CBC News investigated the matter and spoke with multiple former staffers of Bennett's office. According to the staffers, when complaints about the toxic environment were raised, including to the PMO, they were ignored.

"The office was very toxic. That… affected the ability of the office to really move things. It could be toxic and good people don't stay for toxic," said a former staffer to CBC.

Former staffers also say that indigenous employees were marginalized, with their views being regularly dismissed and cut out of important decisions regarding their files.

A cause of the issues according to staffers is Bennett's inner circle of high-ranking staffers, who often played favourites with staff that were mostly not indigenous. They also questioned an indigenous employee's objective view on missing and murdered Indigenous women and girls.

Another former staffer said that Emmaline English, a policy adviser for the minister, told an indigenous employee that "her people" should "get over" and "move on" from the mistreatment that indigenous peoples had to endure from the Canadian government.
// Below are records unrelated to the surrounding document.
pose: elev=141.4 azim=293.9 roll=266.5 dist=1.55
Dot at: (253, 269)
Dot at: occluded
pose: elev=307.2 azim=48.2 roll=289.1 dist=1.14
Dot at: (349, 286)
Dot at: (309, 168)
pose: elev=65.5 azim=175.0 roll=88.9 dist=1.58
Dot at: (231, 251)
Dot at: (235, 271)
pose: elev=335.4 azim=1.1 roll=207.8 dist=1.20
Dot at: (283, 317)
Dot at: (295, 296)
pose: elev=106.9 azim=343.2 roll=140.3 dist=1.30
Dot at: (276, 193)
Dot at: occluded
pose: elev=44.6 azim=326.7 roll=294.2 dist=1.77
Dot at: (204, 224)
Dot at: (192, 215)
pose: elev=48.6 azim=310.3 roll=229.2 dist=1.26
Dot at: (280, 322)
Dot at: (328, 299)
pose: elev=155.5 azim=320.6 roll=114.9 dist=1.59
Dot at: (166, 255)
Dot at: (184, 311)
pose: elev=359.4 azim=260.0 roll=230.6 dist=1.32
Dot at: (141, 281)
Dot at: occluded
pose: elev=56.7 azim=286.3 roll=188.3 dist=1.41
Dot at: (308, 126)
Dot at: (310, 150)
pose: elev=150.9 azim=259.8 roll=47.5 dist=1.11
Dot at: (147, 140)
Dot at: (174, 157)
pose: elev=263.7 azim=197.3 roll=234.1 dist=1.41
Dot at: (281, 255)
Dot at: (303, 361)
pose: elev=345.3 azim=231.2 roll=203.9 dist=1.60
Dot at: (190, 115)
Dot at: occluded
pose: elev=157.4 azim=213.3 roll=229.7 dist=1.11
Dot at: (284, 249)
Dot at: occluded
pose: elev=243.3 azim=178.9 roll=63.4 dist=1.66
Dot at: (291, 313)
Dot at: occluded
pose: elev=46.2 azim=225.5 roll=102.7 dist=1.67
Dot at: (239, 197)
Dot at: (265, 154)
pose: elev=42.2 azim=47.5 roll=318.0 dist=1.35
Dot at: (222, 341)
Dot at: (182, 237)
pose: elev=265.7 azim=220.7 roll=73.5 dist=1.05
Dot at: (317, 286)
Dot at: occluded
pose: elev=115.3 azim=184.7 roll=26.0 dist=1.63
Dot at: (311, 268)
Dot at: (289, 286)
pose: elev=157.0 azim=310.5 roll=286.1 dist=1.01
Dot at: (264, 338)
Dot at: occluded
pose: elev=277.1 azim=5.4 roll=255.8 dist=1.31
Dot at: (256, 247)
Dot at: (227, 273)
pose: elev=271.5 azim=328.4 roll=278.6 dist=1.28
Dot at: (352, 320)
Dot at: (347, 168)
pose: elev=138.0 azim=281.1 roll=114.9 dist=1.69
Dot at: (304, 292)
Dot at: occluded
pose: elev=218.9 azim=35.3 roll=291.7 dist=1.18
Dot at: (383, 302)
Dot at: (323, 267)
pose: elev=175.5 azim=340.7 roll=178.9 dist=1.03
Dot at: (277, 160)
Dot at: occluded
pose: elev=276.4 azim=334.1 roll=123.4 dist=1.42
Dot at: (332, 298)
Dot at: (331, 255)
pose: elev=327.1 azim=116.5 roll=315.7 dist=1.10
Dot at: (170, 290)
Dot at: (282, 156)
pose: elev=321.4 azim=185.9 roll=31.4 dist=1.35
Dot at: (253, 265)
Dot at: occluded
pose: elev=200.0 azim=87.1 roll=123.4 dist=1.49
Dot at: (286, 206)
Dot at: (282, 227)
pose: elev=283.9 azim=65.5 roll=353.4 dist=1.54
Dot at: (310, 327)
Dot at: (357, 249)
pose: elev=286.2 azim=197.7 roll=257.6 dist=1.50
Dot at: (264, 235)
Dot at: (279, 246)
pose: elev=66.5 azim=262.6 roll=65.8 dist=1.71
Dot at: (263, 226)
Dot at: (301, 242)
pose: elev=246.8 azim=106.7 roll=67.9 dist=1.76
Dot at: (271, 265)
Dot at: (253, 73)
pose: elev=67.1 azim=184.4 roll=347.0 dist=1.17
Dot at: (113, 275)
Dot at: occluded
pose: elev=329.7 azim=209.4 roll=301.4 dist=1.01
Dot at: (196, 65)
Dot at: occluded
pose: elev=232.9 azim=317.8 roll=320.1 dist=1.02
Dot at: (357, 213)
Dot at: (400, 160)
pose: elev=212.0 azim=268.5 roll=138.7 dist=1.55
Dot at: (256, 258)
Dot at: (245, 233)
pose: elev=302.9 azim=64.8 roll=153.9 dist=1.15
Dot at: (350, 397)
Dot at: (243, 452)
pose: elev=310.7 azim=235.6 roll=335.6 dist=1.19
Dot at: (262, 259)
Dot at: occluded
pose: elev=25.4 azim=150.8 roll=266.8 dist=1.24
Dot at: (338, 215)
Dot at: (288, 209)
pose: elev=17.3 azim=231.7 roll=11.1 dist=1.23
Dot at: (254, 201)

There are also allegations of an "unconscious bias" in Bennett's inner circle. Their inability to listen to indigenous staff often led to the office being out of touch with indigenous communities, CBC reported.

Bennett, whose tenure in indigenous affairs has been the second-longest of any federal minister in more than 50 years, has been involved in a few controversies with indigenous communities.

Most recently, she came under fire after she responded to a tweet by indigenous MP and former Attorney General Jody Wilson-Raybould that was calling on Trudeau to deliver "transformative action" for Indigenous people. Bennett texted her, "pension?" Wilson-Raybould claimed she was implying a racist notion that indigenous peoples are lazy and only want money.